- Work to be completed
Write only the number of lines in the entries that hold the string "AperFunction".

Hardware design source files:
---*---

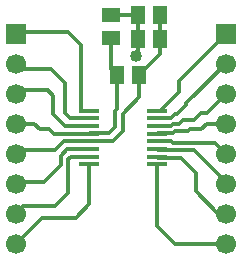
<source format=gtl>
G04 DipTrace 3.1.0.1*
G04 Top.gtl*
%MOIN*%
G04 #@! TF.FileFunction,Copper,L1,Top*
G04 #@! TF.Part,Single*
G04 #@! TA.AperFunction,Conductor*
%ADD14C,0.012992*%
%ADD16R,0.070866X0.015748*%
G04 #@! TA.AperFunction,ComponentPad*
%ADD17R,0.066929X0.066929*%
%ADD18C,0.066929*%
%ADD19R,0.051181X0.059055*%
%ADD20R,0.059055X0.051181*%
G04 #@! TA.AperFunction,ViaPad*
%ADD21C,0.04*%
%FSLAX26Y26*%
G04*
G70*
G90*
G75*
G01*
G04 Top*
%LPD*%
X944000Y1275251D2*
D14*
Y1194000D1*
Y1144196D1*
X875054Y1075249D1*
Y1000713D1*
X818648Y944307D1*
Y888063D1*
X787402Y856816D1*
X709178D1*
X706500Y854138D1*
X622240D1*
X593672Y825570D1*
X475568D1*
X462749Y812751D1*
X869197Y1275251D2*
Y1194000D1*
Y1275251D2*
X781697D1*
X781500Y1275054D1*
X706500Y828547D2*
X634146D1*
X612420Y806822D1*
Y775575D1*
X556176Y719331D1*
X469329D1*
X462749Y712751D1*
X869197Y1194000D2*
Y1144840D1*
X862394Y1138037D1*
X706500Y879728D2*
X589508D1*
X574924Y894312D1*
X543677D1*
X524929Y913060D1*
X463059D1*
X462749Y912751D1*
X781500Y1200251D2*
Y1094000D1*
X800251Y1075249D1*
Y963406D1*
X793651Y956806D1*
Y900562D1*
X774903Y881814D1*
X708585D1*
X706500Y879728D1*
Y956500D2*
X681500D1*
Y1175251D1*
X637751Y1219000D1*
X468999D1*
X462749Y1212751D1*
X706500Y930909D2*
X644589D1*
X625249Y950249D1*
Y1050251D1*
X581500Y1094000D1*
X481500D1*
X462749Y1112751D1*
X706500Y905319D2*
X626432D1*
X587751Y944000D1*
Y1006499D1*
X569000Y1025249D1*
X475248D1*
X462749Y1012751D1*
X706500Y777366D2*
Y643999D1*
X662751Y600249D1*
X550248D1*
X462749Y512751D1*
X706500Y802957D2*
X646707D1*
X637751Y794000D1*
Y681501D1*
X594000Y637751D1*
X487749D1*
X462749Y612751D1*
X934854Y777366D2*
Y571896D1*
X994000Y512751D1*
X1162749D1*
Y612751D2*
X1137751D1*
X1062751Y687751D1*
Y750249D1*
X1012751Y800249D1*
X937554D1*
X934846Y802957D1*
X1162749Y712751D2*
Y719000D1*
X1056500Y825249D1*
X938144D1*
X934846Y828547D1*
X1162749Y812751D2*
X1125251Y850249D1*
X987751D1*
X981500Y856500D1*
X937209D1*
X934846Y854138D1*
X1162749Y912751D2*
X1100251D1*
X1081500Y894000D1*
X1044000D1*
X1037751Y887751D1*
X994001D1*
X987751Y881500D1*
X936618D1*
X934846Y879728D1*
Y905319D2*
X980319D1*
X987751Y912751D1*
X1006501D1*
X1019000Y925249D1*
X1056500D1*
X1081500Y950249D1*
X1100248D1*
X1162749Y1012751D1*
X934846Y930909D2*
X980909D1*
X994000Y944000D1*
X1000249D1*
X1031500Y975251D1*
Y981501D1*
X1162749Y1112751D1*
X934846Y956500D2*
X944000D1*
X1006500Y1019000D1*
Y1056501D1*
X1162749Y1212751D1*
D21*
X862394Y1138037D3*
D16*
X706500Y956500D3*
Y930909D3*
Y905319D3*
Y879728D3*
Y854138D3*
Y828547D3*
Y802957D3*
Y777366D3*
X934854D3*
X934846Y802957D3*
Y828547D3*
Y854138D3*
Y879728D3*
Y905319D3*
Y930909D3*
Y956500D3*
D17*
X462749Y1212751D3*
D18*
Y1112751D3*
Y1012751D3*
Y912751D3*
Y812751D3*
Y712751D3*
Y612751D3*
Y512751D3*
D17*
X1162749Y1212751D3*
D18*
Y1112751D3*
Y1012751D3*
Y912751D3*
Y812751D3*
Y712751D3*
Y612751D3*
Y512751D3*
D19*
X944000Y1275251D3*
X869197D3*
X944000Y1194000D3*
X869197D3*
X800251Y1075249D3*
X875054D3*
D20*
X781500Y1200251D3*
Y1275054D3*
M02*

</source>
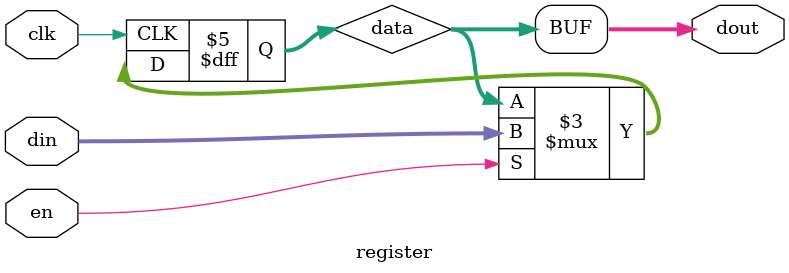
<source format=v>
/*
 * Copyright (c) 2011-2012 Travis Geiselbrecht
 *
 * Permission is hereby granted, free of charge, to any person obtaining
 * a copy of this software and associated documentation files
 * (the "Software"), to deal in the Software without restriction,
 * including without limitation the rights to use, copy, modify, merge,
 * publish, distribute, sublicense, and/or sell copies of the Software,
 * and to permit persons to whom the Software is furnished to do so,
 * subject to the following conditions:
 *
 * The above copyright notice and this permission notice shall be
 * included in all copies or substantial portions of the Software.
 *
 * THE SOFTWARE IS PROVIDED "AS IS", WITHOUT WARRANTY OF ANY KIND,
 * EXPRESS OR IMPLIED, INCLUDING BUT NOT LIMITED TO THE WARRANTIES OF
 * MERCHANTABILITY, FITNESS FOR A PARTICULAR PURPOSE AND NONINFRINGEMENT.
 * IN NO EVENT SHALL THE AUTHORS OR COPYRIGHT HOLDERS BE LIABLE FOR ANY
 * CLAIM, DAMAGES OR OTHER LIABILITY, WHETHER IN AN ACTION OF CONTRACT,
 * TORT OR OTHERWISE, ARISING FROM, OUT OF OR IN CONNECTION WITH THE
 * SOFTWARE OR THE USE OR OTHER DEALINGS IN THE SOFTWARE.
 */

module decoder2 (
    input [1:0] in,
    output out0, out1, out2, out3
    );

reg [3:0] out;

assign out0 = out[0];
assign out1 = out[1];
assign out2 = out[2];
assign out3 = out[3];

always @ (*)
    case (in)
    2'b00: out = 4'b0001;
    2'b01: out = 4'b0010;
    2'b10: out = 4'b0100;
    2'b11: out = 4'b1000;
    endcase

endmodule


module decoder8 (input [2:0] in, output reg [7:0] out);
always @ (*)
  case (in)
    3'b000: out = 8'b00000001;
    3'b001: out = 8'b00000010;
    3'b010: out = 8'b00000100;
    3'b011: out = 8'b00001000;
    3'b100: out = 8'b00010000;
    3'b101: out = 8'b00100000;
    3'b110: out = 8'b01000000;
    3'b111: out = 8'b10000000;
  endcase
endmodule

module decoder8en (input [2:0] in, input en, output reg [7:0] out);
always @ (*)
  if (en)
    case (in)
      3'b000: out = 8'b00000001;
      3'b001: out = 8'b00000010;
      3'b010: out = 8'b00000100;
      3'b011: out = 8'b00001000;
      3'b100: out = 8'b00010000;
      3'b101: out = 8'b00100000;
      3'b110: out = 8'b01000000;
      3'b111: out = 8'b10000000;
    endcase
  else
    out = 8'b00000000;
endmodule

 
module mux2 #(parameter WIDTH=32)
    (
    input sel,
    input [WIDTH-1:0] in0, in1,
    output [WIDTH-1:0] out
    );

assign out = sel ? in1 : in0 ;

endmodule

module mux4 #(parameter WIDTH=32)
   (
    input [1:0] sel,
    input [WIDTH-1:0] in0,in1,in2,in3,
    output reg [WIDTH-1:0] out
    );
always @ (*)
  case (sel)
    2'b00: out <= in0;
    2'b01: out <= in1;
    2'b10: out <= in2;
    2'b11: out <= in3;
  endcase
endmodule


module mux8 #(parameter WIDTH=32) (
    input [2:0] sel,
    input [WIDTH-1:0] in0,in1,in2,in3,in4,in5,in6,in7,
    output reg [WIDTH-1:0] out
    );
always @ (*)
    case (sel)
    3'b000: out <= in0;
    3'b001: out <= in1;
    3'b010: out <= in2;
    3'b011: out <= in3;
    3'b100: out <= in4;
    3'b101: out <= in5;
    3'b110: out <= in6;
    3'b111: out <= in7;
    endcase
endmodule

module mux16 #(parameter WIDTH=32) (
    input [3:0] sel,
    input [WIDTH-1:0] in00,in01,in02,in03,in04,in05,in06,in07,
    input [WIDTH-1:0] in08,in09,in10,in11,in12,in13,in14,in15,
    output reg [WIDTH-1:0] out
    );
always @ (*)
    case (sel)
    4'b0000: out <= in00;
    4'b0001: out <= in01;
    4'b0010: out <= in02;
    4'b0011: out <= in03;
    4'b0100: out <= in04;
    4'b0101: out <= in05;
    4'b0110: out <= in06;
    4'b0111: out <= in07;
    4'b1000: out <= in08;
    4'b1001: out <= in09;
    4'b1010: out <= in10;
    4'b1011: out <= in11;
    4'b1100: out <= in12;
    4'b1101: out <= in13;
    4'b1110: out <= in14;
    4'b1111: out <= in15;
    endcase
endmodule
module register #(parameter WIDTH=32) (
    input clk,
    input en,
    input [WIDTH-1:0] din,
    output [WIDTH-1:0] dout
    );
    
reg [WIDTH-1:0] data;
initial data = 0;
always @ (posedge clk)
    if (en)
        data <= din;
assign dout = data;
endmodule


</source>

---*---

- Solved exercise
3